Jean told me there isn't any trouble or heavy-handed bouncers as she only let's 'nice people' into her pub!

So if you find yourself in Sheffield when Wednesday are at home then head up the road to The Railway. Don't worry about any queues at the bar as a team of six people pulling pints soon make short work of the lines. And when the weather improves you can enjoy a pint in the large beer garden under the railway line, which gives the pub its name
On the bar, drinkers can expect three guest ales from nearby Bradfield Brewery. On Sunday, when I called, there was Farmers Blonde 4%, Farmers Brown Cow 4.2% and DAM'IT 3.8%.
I went for the latter because it was a new beer for me and it commemorates 150 years of the Great Sheffield Flood, which I mentioned on a previous blogpost when touring Bradfield dale.
This beer hadn't been on my radar until I saw it on the bar. But a check on the brewery's facebook page revealed the beer has been available since the end of January and has been flying out of the brewery's shop at weekends in take out jugs.
Bradfield describe DAM'IT as "a deep golden bitter with a clean & citric bitter aroma and a twist of vanilla. Brewed to mark 150 years since the great Sheffield flood".
It was an easy to drink beer and one half pint led to another.
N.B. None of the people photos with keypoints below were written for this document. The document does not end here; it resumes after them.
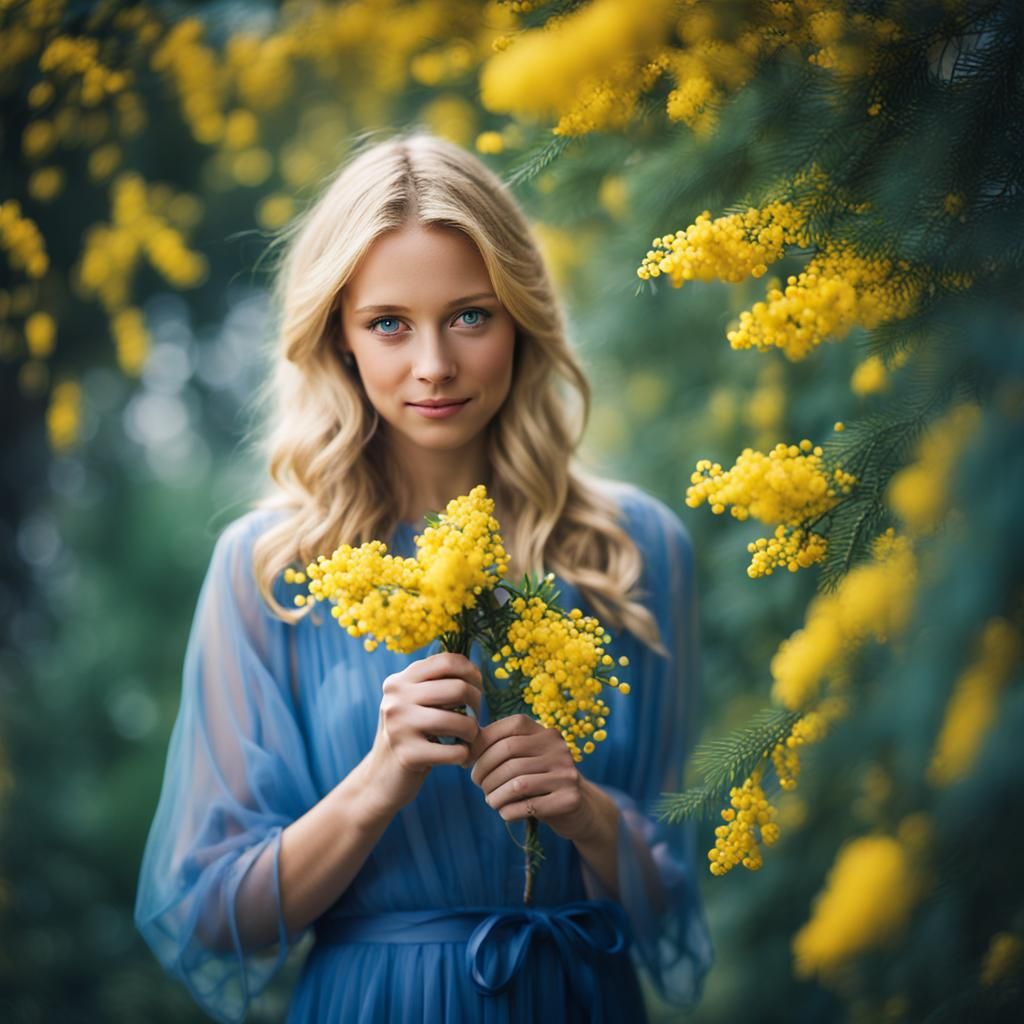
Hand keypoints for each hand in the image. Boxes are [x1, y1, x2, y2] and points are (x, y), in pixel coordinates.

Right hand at [368, 652, 482, 813]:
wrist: (382, 776)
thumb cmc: (411, 732)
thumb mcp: (414, 700)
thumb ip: (435, 682)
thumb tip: (474, 669)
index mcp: (399, 680)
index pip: (447, 661)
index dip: (471, 672)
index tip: (476, 686)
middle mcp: (396, 699)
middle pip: (458, 689)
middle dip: (477, 703)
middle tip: (475, 715)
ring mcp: (399, 727)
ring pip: (460, 722)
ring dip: (473, 732)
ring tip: (469, 738)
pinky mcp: (408, 755)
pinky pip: (455, 752)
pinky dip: (464, 755)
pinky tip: (459, 756)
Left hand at [468, 714, 591, 841]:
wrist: (579, 807)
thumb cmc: (540, 779)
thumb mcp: (525, 758)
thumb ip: (500, 747)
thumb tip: (464, 749)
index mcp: (545, 732)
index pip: (506, 729)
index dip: (481, 745)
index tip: (468, 762)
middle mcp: (558, 748)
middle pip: (507, 754)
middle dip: (484, 772)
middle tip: (479, 785)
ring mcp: (566, 773)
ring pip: (516, 783)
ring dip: (494, 795)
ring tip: (491, 800)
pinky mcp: (569, 799)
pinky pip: (527, 806)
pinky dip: (508, 811)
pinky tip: (505, 812)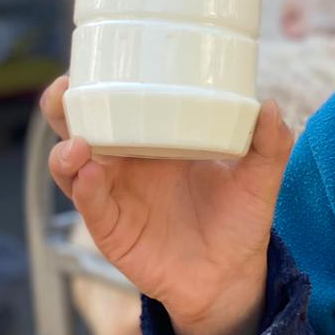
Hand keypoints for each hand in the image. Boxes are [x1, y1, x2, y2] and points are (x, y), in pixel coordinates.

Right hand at [40, 76, 292, 334]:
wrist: (233, 275)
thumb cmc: (239, 219)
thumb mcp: (259, 178)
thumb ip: (270, 144)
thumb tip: (271, 107)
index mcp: (156, 139)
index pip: (117, 101)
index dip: (98, 80)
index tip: (97, 59)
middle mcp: (127, 163)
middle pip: (79, 126)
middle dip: (63, 105)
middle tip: (66, 88)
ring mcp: (114, 195)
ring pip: (72, 166)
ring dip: (66, 151)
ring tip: (80, 142)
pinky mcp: (111, 229)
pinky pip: (90, 205)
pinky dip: (86, 189)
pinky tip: (95, 175)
I normally prefer the higher strength Bradfield beers but I would certainly drink this one again.
Elsewhere on the bar, for non real alers, you will find Fosters, Carling, Guinness (later this week), Warsteiner, Thwaites Smooth, Stones Bitter and Kingstone Press Cider.
The snug
A side room decorated with film star memorabilia.
Those last two drink companies- former and current sponsors of Rugby League's upper and lower divisions - bring me neatly, and finally, to the point of my visit.
A little while ago it was announced that Sheffield Eagles RLFC would be returning to nearby Owlerton Stadium for the first time in 20 odd years. This followed the proposed demolition of their usual venue, Don Valley Stadium, for cost-cutting reasons.
I won't go into the politics of the decision. But as someone who started watching the Eagles soar at 'the dog track' in the 1980s, I'm just glad they are back home.
And from a drinking point of view, it opens up the possibility of even more matchday drinking in the Valley of Beer.
Close to the ground is The New Barrack Tavern which, I'm told on twitter, has a new Sheffield Eagles badged beer from Castle Rock. The pub, also on Penistone Road, intends to open at 10am for Eagles' home games (The first is on Sunday vs Rochdale Hornets at 2pm).
It will also serve breakfasts. So beer, a full English and RL - a winning formula! I'm looking forward to visiting the NBT soon.
Further down the road, towards town, lie the The Hillsborough Hotel, The Gardeners Rest, The Wellington, The Ship and the Kelham Island based pubs.
So expect periodic profiles of some of these places, and perhaps some lesser know pubs along the route as I sup with The Eagles.

Getting there: The 53 Bradway to Ecclesfield bus (which stops near the Sheffield rail and bus stations) takes in most of the places I've mentioned. It stops at The Harlequin, The Gardeners, The NBT, the ground and The Railway at Wadsley Bridge.